The world was on the brink of a nuclear accident at the Zaporizhia nuclear power plant on Thursday after the power outage at the two remaining reactors, President Volodymyr Zelenskyy said, Reuters reports.
The state nuclear company of Ukraine “Energoatom” said that fires in slag pits at a coal-fired power plant near the complex led to the disconnection of the reactors from the power grid. The company blamed Russian “occupiers” for the disconnection.
Zelensky, confirming earlier comments by an energy official to Reuters, said backup diesel generators were immediately operational to ensure uninterrupted power supply. Electricity is used for the cooling and safety systems of the NPP.
“If the diesel generators had not been started… if the staff of our station had not reacted after the power outage, then we would have already been forced to experience the consequences of the radiation accident,” he said in his video address to evening.
“Russia has put Ukraine and all Europeans on the brink of a radiation disaster.”
He also called on the International Atomic Energy Agency and other world organizations to act much more quickly to force Russian troops to leave the site of the largest plant of its kind in Europe.

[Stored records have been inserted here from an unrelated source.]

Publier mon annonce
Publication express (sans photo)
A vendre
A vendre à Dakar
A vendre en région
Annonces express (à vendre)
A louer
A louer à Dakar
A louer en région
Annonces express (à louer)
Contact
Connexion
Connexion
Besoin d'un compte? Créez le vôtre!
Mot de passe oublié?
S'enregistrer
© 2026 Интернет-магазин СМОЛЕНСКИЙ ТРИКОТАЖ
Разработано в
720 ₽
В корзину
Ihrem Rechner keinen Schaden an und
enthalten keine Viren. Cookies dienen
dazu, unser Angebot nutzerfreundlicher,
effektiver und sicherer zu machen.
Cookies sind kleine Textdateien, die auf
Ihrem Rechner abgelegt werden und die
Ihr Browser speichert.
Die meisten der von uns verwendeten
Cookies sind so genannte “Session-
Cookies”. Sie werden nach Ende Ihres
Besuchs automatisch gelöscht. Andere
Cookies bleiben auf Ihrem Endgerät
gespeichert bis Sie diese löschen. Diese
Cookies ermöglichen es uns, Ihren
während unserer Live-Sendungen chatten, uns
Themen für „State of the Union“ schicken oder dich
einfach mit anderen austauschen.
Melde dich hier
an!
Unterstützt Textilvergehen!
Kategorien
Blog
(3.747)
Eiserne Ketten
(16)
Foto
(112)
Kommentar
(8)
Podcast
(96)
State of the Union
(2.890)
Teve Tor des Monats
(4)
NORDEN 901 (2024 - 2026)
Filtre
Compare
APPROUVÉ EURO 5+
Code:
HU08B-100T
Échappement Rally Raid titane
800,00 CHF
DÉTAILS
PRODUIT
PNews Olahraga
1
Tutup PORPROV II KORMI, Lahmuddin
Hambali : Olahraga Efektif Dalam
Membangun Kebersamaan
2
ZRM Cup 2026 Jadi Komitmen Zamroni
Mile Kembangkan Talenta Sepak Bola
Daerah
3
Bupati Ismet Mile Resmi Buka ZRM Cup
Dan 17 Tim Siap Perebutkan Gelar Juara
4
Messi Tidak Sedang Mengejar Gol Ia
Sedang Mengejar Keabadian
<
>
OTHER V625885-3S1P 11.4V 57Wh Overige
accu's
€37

If Zaporizhzhia NPP explodes, it will be a bigger disaster than Fukushima or Chernobyl
Russia recently carried out artillery and airstrikes in the Zaporizhzhia region, Ukraine’s General Staff says, where fighting near Europe’s largest nuclear power plant is raising fears of a catastrophic nuclear incident.
Last week, UN Secretary General António Guterres warned that any accident at the Zaporizhia NPP would be “suicide”.
Former world heavyweight boxing champion Volodymyr Klitsyko warned that fighting at the Zaporizhzhia nuclear power plant in Ukraine could lead to a much bigger disaster than those that took place in Fukushima and Chernobyl, dpa reported on Sunday, Agerpres reported.
Volodymyr Klytsiko, the younger brother of Kyiv Mayor Vitaliy Klytsiko and a former professional boxer, said it was unclear how Ukrainian personnel were holding up at the factory seized by Russian forces.
“The world must understand that if (the Zaporizhzhya NPP) explodes, it will have the consequences (of the Fukushima and Chernobyl disasters) several times over,” Volodymyr Klitsyko told the British Times radio station.
What happens without power?
In the event of a power outage, the plant will rely only on a backup diesel generator and will have no other options if it fails, said Petro Kotin, head of the Atomic Energy Company of Ukraine, the Guardian reported. After 90 minutes without electricity, the reactors reached a dangerous temperature.
“During this outage, the station will not be connected to any power source and this is the cause of the danger,” he said. “If you don’t provide cooling … within an hour and a half, the melting will already begin.”
The IAEA mission expected at the end of days
A mission of the International Atomic Energy Agency may go to the Zaporizhia nuclear power plant seized by Russia in the coming days, Ukrainian Energy Minister German Galushchenko said on Thursday, Reuters reports.
“The visit is planned. We are talking about the coming days – definitely no later than the beginning of September,” Galushchenko said in an interview with Reuters in Kyiv.
Earlier Dersatom of Ukraine reported that the nuclear plant was disconnected from Ukraine’s power grid.
Galushchenko told Reuters that it was extremely important that the IAEA mission could see what was happening at the station.